Rutland Sinfonia, founded 1976

The Rutland Sinfonia gave its first concert in January 1976, having been formed the previous year by Barry Collett. The players were drawn from a wide catchment – which continues to this day – including Leicestershire, Lincolnshire, Northamptonshire and Cambridgeshire, and of course Rutland itself.  The Sinfonia were saddened by the passing of Barry in 2020 but his legacy lives on with the adventurous concert programmes and commitment of the conductors, committee and players.

The Sinfonia quickly established an excellent reputation for the quality of its performances and repertoire. Under Barry Collett the Orchestra performed a remarkably eclectic range of music: from Purcell to world premieres of new works; little known Symphonies by Franz Schmidt, Chausson, Kurt Weill, Bantock, Weber, Rimsky-Korsakov; major choral works by Handel, Haydn, Mozart, Dvorák, Elgar, Mendelssohn, Brahms and Schubert; and lesser known works of the great composers of the 19th and 20th centuries alongside standard works from the orchestral repertoire. The Sinfonia played at prestigious events including two concerts at the Malvern Festival and at an Elgar Birthday Concert in Worcester Cathedral. As an Elgar scholar, for which he was awarded the gold medal of the Elgar Society, over the years Barry Collett and the Sinfonia performed the entire orchestral opus of Elgar’s music. This included many first modern performances of the early works thought lost.

Barry and the Sinfonia in Uppingham School Hall for their first concerts in the mid/late 1970s.

The Rutland Sinfonia was the first non-professional orchestra to make commercial CDs; the recordings of Elgar’s Powick Asylum Music and First World War pieces, all of which Barry Collett had rescued from oblivion, were world premiere recordings and sold and were broadcast world-wide.

Barry Collett and the Sinfonia play the Powick Asylum Music by Edward Elgar at Powick.


The Sinfonia Winds and Brass in Corby Festival Hall, the home of their concerts in the late 1980s and early 1990s.
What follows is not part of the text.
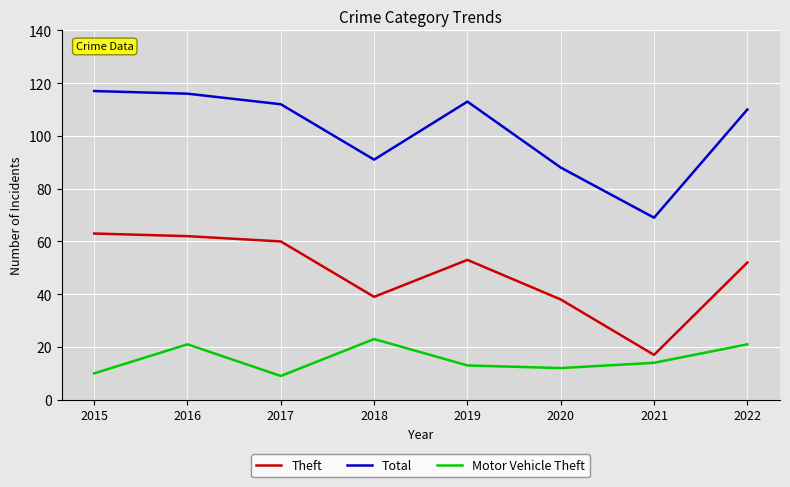

Is this an area chart (filled region under the line)?

No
The Sinfonia playing “The Dream of Gerontius” by Elgar with Barry Collett in Northampton Cathedral on 25th March 2000.


The Rutland Sinfonia performed twice in prestigious concerts at the Malvern Festival; in April 1991 and May 1992. The 1991 concert was the very first concert in the newly renamed Elgar Hall. The 1992 concert (above) saw a performance of the rarely heard “The Fringes of the Fleet”.

After 27 years Barry Collett was succeeded as Music Director by Graham Stevenson (one season) followed by Peter Wadl for four years. In 2008 Paul Hilliam was appointed as Music Director along with David Calow as Associate Conductor.
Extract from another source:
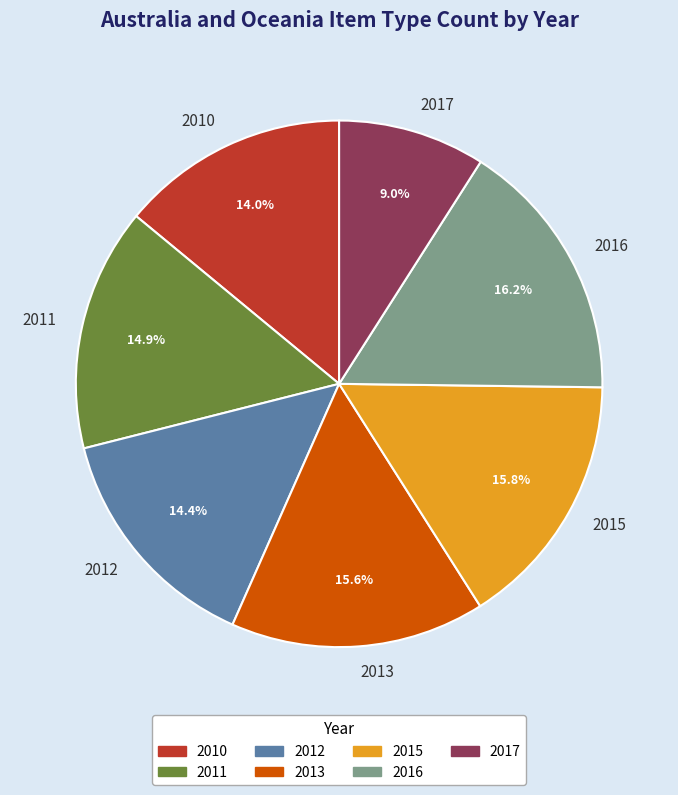

What is the ratio of the value at 2011 to the value at 2012?

1.0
Under Paul Hilliam’s leadership the Sinfonia has moved from strength to strength. Paul invited Eduardo Vasallo, Principal Cello of the City of Birmingham Symphony Orchestra to be our musical patron and Eduardo proved a popular and inspiring soloist in his concerto performances with the orchestra. Whilst maintaining the original vision of the Sinfonia’s founder, Paul and David have taken the Sinfonia into new and exciting areas of the repertoire with Paul instigating a concert series that showcases the talent of local young musicians by providing the opportunity to perform as soloists with the orchestra.

The Rutland Sinfonia at Oakham School Chapel for the 35th Anniversary Season. (Photos: Sarah Brookman Photography)
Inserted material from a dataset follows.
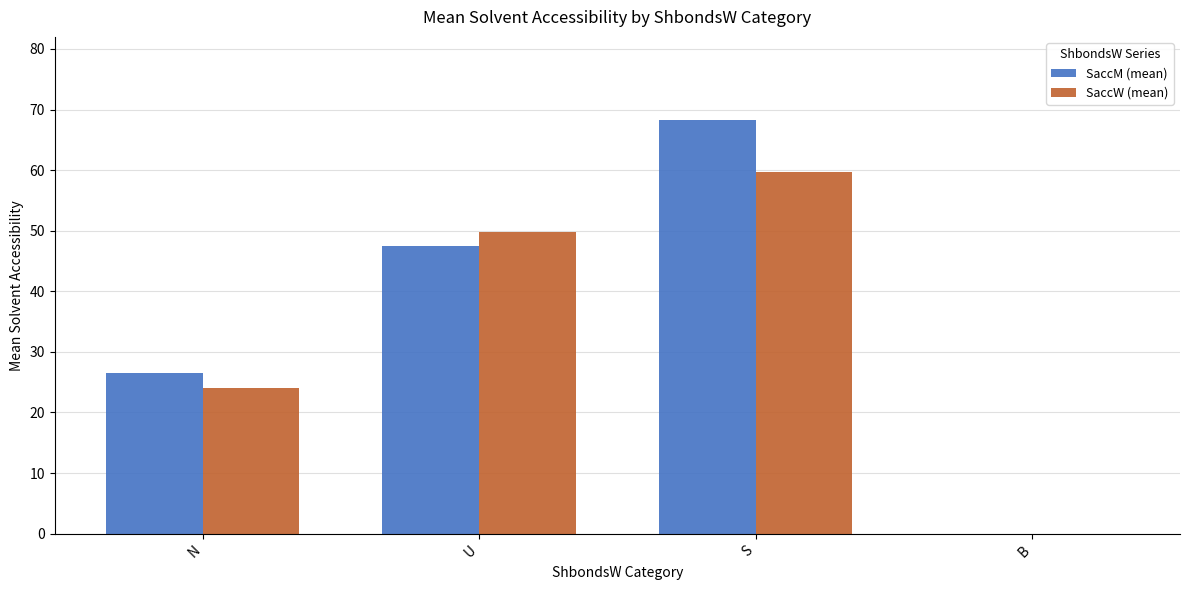

How many values in SaccM (mean) are above zero?

3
David Calow’s early seasons presented concerts of new repertoire with the Sinfonia and in two concerts worked with the renowned Schubert scholar Professor Brian Newbould performing the East Midlands premieres of his completions of Schubert’s 7th and 8th “Unfinished” symphonies. In more recent seasons David has shown the different side of the orchestra repertoire presenting annual sell-out concerts featuring popular favourites from the stage and screen.

Over the years the Rutland Sinfonia has been associated with many local and national charities raising thousands of pounds for good causes. More recently these have included LOROS, Batten Disease Family Association, SHINE, The Royal British Legion and the Leicestershire and Rutland Air Ambulance.

Now well into its fifth decade, the Rutland Sinfonia retains its unique friendly and collegiate atmosphere and commitment to fine music making. England’s smallest county can be proud of possessing such an accomplished musical institution.